Examine the entries below, count the lines holding the string "moved", and respond with the number only.

[[ Input records, beginning ]]

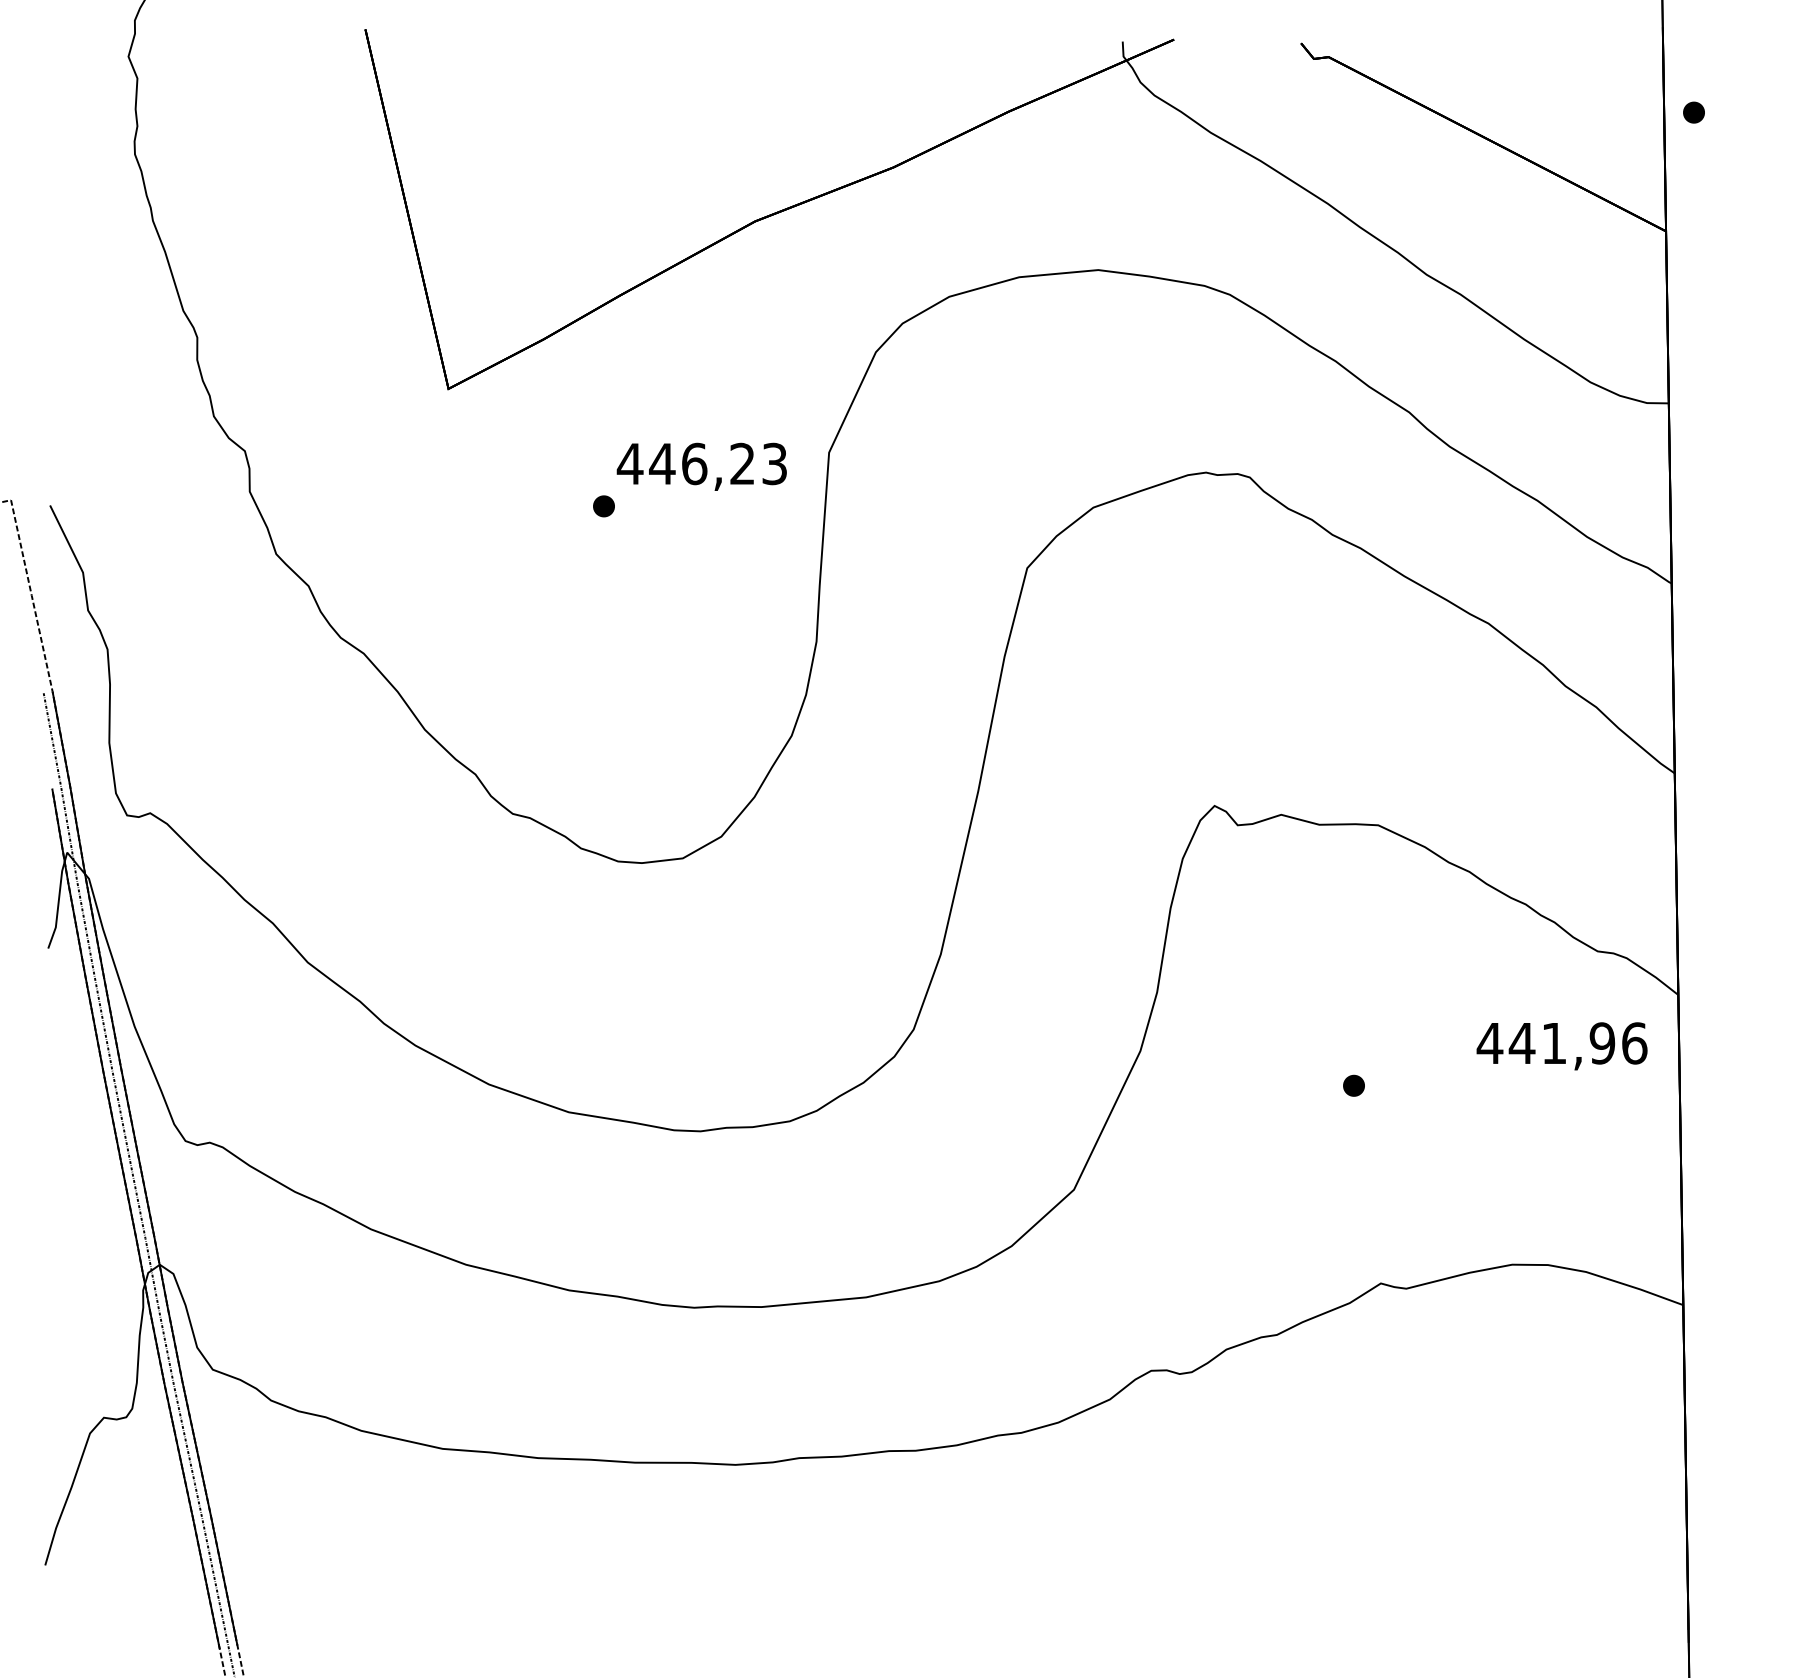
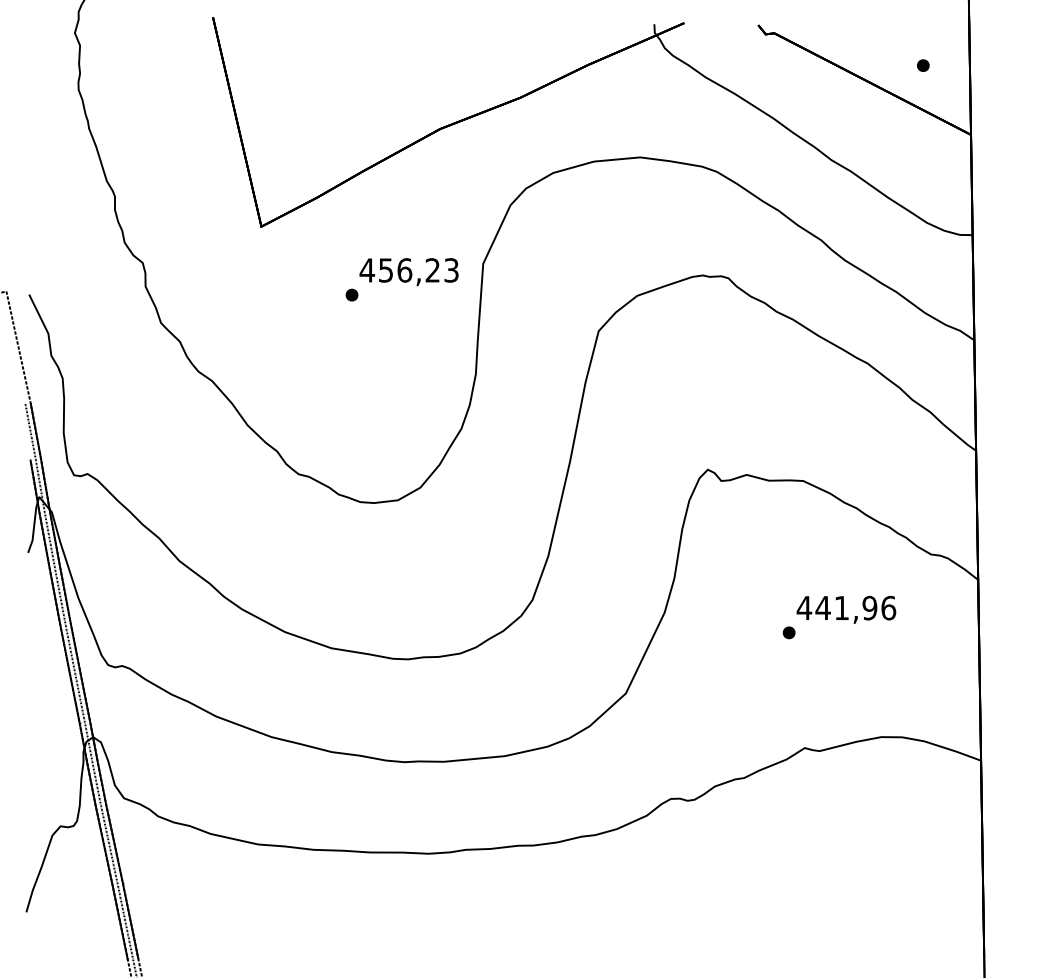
part: (1694, 112) -> (923, 65), moved
text: (661, 464) -> (385, 270), 446,23 -> 456,23
text: (1562, 1045) -> (846, 609), moved

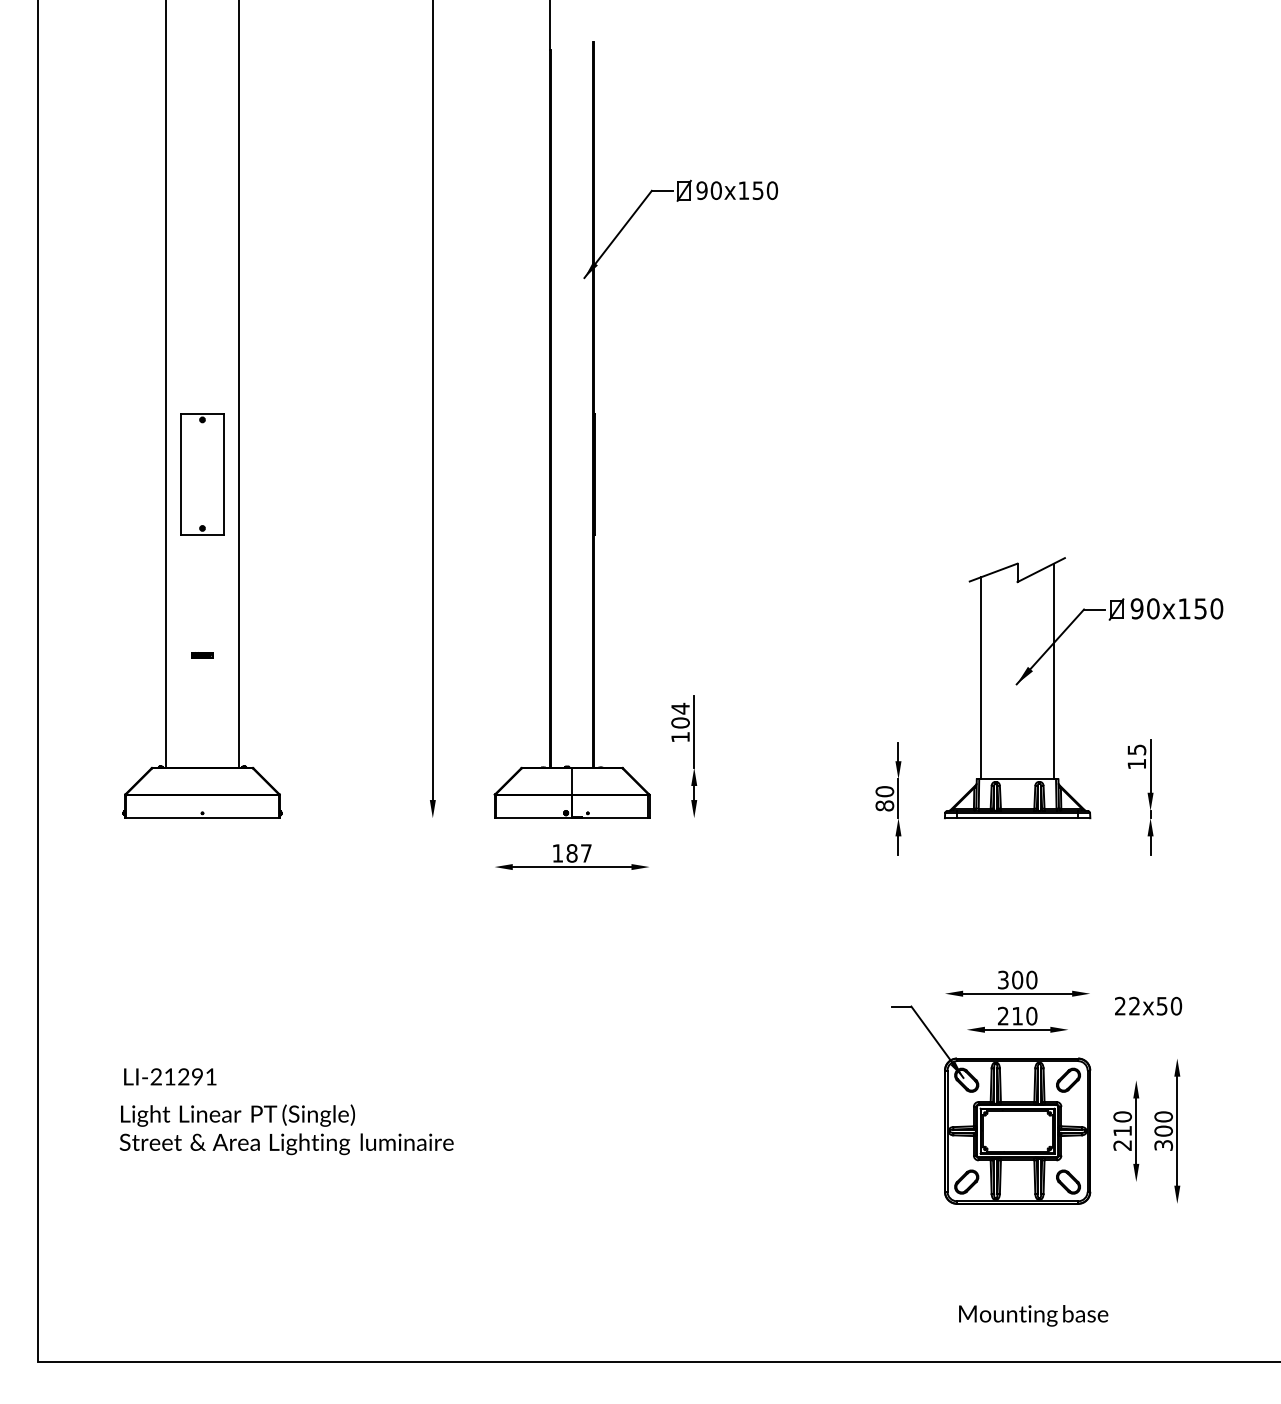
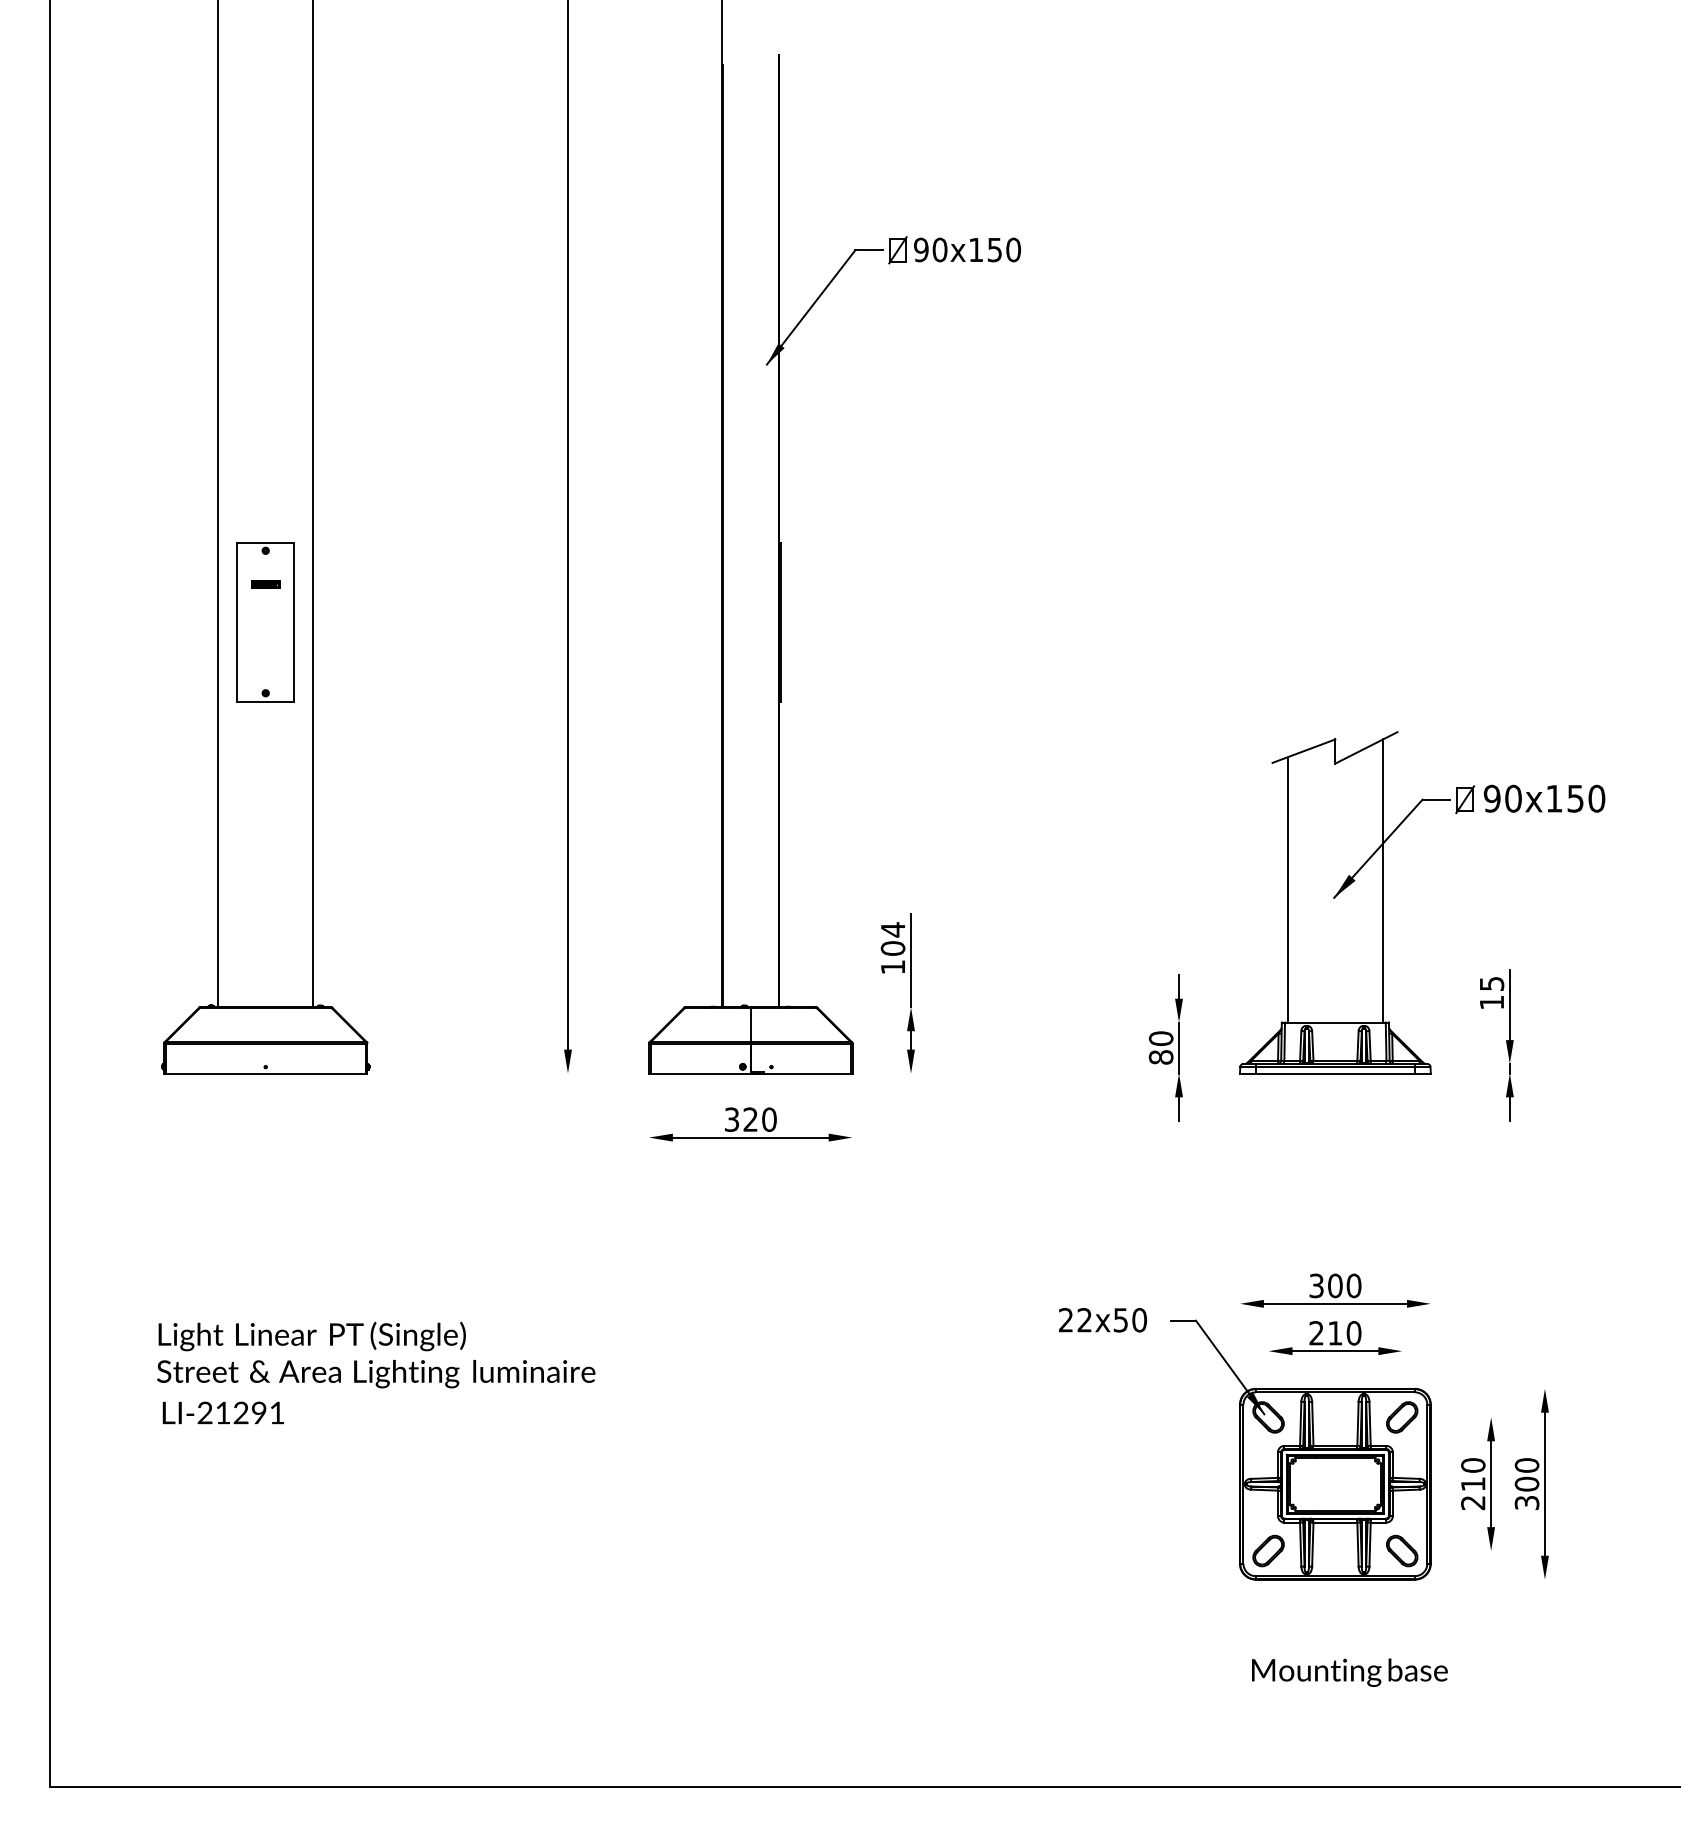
part: (202, 655) -> (265, 584), moved
text: (571, 853) -> (749, 1119), 187 -> 320
text: (1148, 1005) -> (1102, 1319), moved
text: (286, 1129) -> (375, 1354), moved
text: (1033, 1315) -> (1349, 1672), moved

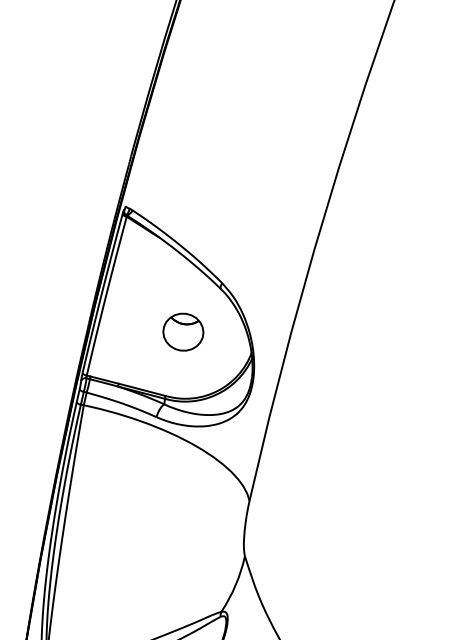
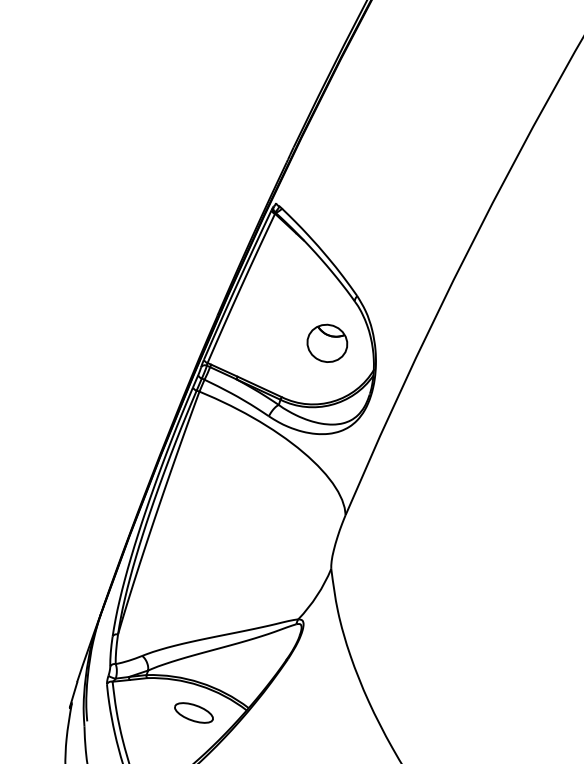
part: (183, 331) -> (327, 342), moved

[[ Input records, end ]]

_Response below_
7